J’ai glissé un pied dans l’eau, puis l’autre. Je m’attendais à quelque chose de plus froid. Quelqu’un passe, s’arrête une seconde au bout de la ligne, et repart d’une brasse mal assurée.
Ça fait plus de 15 ans que je n’ai pas été nager. Mon maillot de bain est neuf, les lunettes aussi. J’anticipe le regard des autres sur ma peau, sur mon poids, et je glisse dans le bassin.
Je peine déjà à reprendre mon souffle sans avoir commencé. Je lave mes lunettes, j’ajuste le bonnet.
L’envie m’a pris en juin, après une visite à domicile. Il faisait déjà assez chaud, je ne faisais plus de sport et ça me manquait. Je suis passé devant le plongeoir d’une piscine du quartier. Il n’y avait personne, l’eau était incroyablement calme à travers la baie vitrée.
J’étais monté au plongeoir de cinq mètres, pour la première fois, à une piscine où j’allais avec ma grand-mère l’été. Elle se mettait sur la pelouse avec un livre, et ma sœur et moi nous nous mêlions aux autres ados qui essayaient d’occuper leurs vacances. Mes orteils était accrochés au bord de la plateforme en béton, comme pour m’éviter la chute. La hauteur avait l’air vraiment plus haut depuis le sommet.
J’ai presque honte de mes motivations de l’époque. Si mon moi du passé lit ces lignes, la bonne réponse était d’aller parler aux filles, pas de faire des blagues en faisant des bombes pour essayer de les impressionner.
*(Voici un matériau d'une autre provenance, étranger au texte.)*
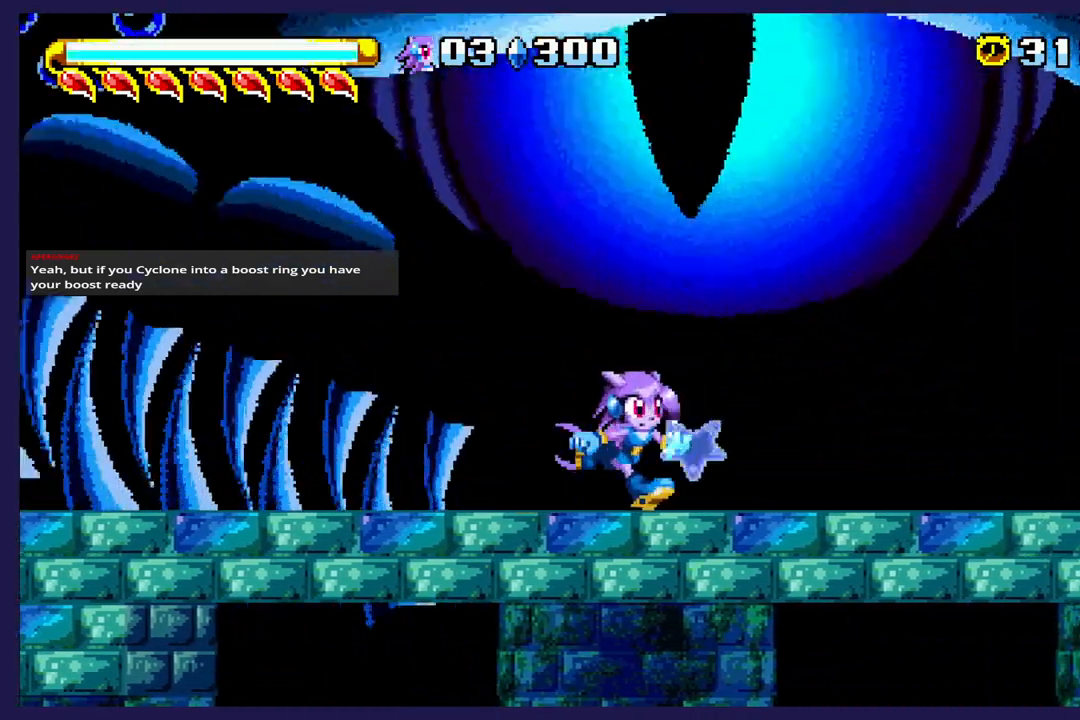
{"buttons": ["B", "DPAD_RIGHT"], "left_stick": "center", "events": [[267, "A", "down"], [350, "DPAD_RIGHT", "up"], [383, "A", "up"], [400, "DPAD_LEFT", "down"], [433, "DPAD_UP", "down"], [483, "B", "down"], [483, "DPAD_LEFT", "up"], [483, "DPAD_UP", "up"], [500, "DPAD_RIGHT", "down"]]}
Mais on est bête quand on a 14 ans.
J’ai fait beaucoup de natation quand j’étais au collège, assez pour avoir un bagage technique et une aisance, jusqu’à ce que mon image corporelle ne me fasse arrêter. Les mouvements me reviennent étrangement vite. Ma tête se vide, concentrée sur l’effort, faisant brièvement taire mon monologue interne. Il n’y a que moi, l’eau, l’oxygène à aller chercher à la surface, cette impression d’apesanteur merveilleuse ; la seule chose à faire, c’est d’atteindre le bout de la ligne.